Description: Two sets are equinumerous iff their cardinal numbers are equal. This important theorem expresses the essential concept behind "cardinality" or "size." This theorem appears as Proposition 10.10 of TakeutiZaring p. 85, Theorem 7P of Enderton p. 197, and Theorem 9 of Suppes p. 242 (among others). The Axiom of Choice is required for its proof. Related theorems are hasheni and the finite-set-only hashen .

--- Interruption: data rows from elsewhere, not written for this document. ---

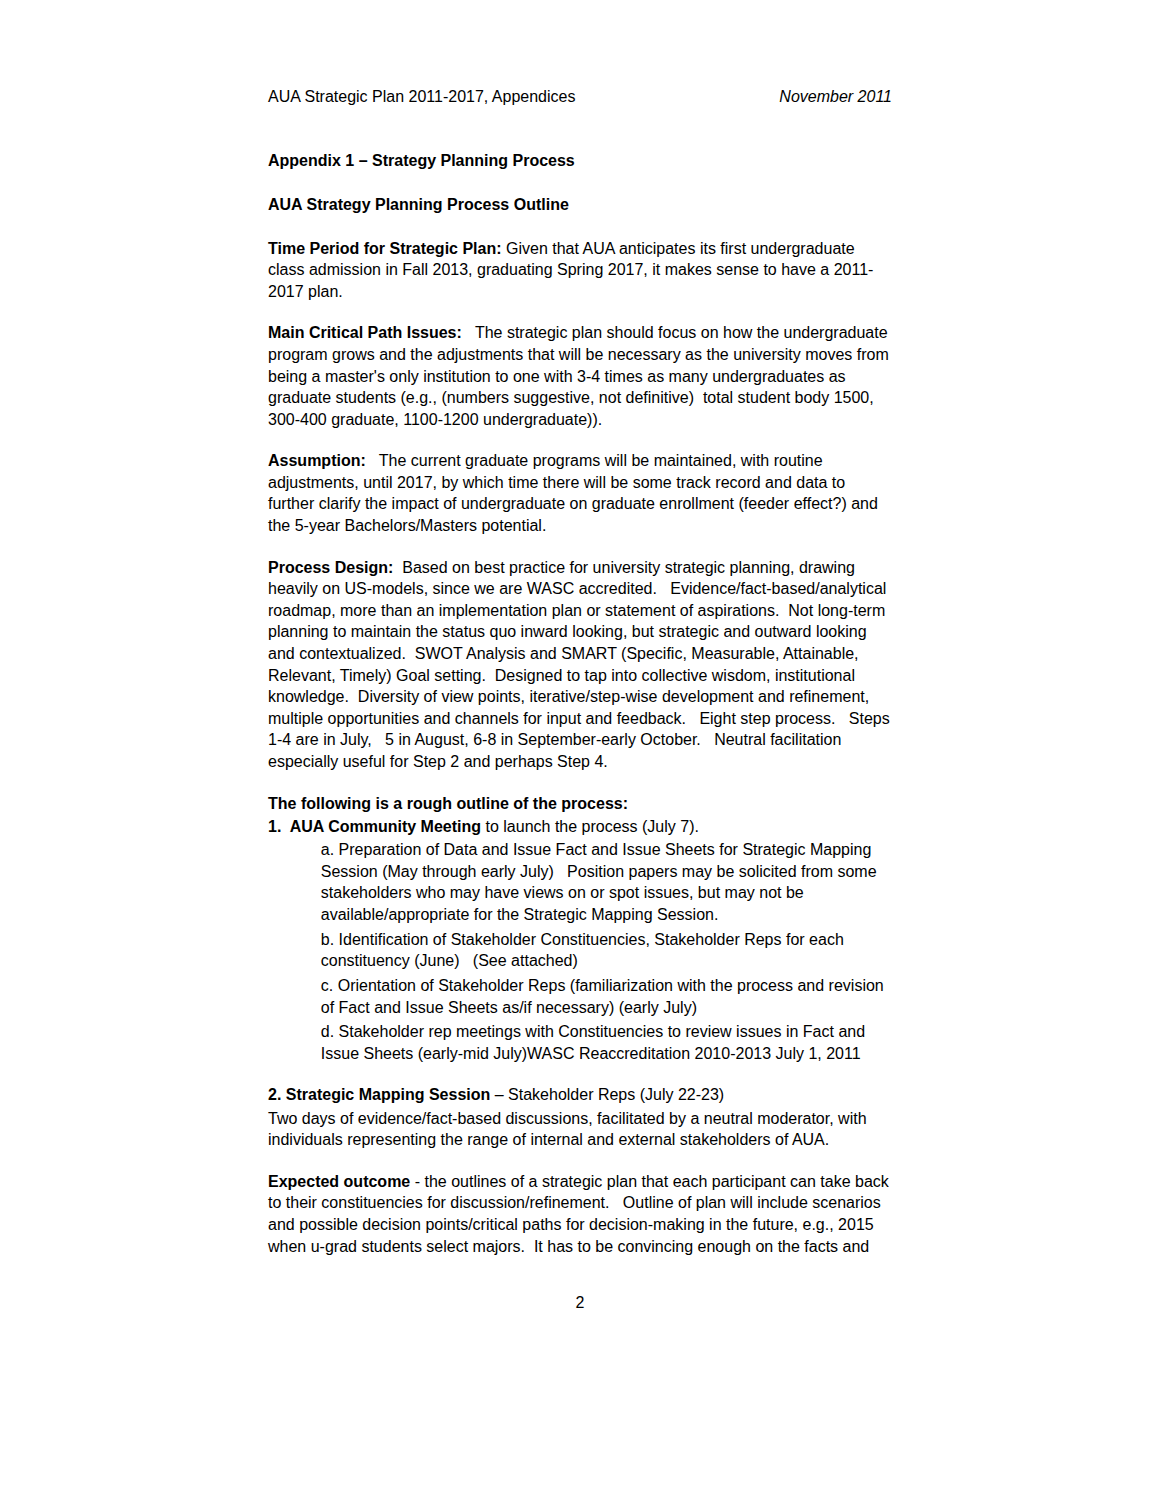AUA Strategic Plan 2011-2017, Appendices
November 2011
Appendix 1 – Strategy Planning Process
AUA Strategy Planning Process Outline
Time Period for Strategic Plan: Given that AUA anticipates its first undergraduate class admission in Fall 2013, graduating Spring 2017, it makes sense to have a 2011-2017 plan.
Main Critical Path Issues: The strategic plan should focus on how the undergraduate program grows and the adjustments that will be necessary as the university moves from being a master's only institution to one with 3-4 times as many undergraduates as graduate students (e.g., (numbers suggestive, not definitive) total student body 1500, 300-400 graduate, 1100-1200 undergraduate)).
Assumption: The current graduate programs will be maintained, with routine adjustments, until 2017, by which time there will be some track record and data to further clarify the impact of undergraduate on graduate enrollment (feeder effect?) and the 5-year Bachelors/Masters potential.
Process Design: Based on best practice for university strategic planning, drawing heavily on US-models, since we are WASC accredited. Evidence/fact-based/analytical roadmap, more than an implementation plan or statement of aspirations. Not long-term planning to maintain the status quo inward looking, but strategic and outward looking and contextualized. SWOT Analysis and SMART (Specific, Measurable, Attainable, Relevant, Timely) Goal setting. Designed to tap into collective wisdom, institutional knowledge. Diversity of view points, iterative/step-wise development and refinement, multiple opportunities and channels for input and feedback. Eight step process. Steps 1-4 are in July, 5 in August, 6-8 in September-early October. Neutral facilitation especially useful for Step 2 and perhaps Step 4.
The following is a rough outline of the process:
1. AUA Community Meeting to launch the process (July 7).
a. Preparation of Data and Issue Fact and Issue Sheets for Strategic Mapping Session (May through early July) Position papers may be solicited from some stakeholders who may have views on or spot issues, but may not be available/appropriate for the Strategic Mapping Session.
b. Identification of Stakeholder Constituencies, Stakeholder Reps for each constituency (June) (See attached)
c. Orientation of Stakeholder Reps (familiarization with the process and revision of Fact and Issue Sheets as/if necessary) (early July)
d. Stakeholder rep meetings with Constituencies to review issues in Fact and Issue Sheets (early-mid July)WASC Reaccreditation 2010-2013 July 1, 2011
2. Strategic Mapping Session – Stakeholder Reps (July 22-23)
Two days of evidence/fact-based discussions, facilitated by a neutral moderator, with individuals representing the range of internal and external stakeholders of AUA.
Expected outcome - the outlines of a strategic plan that each participant can take back to their constituencies for discussion/refinement. Outline of plan will include scenarios and possible decision points/critical paths for decision-making in the future, e.g., 2015 when u-grad students select majors. It has to be convincing enough on the facts and
2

This theorem is also known as Hume's Principle. Gottlob Frege's two-volumeGrundgesetze der Arithmetik used his Basic Law V to prove this theorem. Unfortunately Basic Law V caused Frege's system to be inconsistent because it was subject to Russell's paradox (see ru ). Later scholars have found that Frege primarily used Basic Law V to Hume's Principle. If Basic Law V is replaced by Hume's Principle in Frege's system, much of Frege's work is restored.Grundgesetze der Arithmetik, once Basic Law V is replaced, proves "Frege's theorem" (the Peano axioms of arithmetic can be derived in second-order logic from Hume's principle). See https://plato.stanford.edu/entries/frege-theorem . We take a different approach, using first-order logic and ZFC, to prove the Peano axioms of arithmetic.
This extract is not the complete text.